◆ Description of the task ◆
Reproduce verbatim the stretch of lines from the very first one through the line containing "akusztikusai tesztelték, hangolták", including both ends.

◆ Text transcribed from the pages ◆
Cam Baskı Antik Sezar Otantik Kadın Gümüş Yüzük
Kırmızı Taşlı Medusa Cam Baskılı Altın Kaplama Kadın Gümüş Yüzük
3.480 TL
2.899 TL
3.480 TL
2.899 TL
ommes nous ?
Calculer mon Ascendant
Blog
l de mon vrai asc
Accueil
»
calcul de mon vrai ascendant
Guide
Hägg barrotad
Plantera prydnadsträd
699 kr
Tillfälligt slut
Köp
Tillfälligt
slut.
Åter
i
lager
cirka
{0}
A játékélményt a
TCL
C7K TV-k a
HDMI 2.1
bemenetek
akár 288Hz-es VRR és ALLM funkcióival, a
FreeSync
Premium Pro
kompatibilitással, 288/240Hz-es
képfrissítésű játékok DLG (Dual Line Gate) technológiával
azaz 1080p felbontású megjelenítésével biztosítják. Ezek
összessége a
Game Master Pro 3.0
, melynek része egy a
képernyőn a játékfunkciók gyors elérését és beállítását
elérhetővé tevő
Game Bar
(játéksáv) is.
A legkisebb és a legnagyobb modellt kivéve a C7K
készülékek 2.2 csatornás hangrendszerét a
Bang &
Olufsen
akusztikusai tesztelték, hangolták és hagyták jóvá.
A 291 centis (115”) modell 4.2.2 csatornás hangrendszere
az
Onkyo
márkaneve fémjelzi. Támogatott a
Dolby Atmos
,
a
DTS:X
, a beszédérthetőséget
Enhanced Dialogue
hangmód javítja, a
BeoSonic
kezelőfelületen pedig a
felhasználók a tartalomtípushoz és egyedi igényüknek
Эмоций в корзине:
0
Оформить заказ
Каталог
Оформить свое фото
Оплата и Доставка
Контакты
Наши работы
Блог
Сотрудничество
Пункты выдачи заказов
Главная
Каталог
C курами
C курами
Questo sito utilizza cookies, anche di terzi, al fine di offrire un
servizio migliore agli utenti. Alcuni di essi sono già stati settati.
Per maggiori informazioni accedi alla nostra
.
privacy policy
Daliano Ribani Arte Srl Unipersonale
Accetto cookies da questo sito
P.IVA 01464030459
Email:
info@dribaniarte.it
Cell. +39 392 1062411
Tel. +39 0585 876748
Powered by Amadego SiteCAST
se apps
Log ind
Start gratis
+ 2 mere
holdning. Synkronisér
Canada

◆ Reply ◆
Cam Baskı Antik Sezar Otantik Kadın Gümüş Yüzük
Kırmızı Taşlı Medusa Cam Baskılı Altın Kaplama Kadın Gümüş Yüzük
3.480 TL
2.899 TL
3.480 TL
2.899 TL
ommes nous ?
Calculer mon Ascendant
Blog
l de mon vrai asc
Accueil
»
calcul de mon vrai ascendant
Guide
Hägg barrotad
Plantera prydnadsträd
699 kr
Tillfälligt slut
Köp
Tillfälligt
slut.
Åter
i
lager
cirka
{0}
A játékélményt a
TCL
C7K TV-k a
HDMI 2.1
bemenetek
akár 288Hz-es VRR és ALLM funkcióival, a
FreeSync
Premium Pro
kompatibilitással, 288/240Hz-es
képfrissítésű játékok DLG (Dual Line Gate) technológiával
azaz 1080p felbontású megjelenítésével biztosítják. Ezek
összessége a
Game Master Pro 3.0
, melynek része egy a
képernyőn a játékfunkciók gyors elérését és beállítását
elérhetővé tevő
Game Bar
(játéksáv) is.
A legkisebb és a legnagyobb modellt kivéve a C7K
készülékek 2.2 csatornás hangrendszerét a
Bang &
Olufsen
akusztikusai tesztelték, hangolták és hagyták jóvá.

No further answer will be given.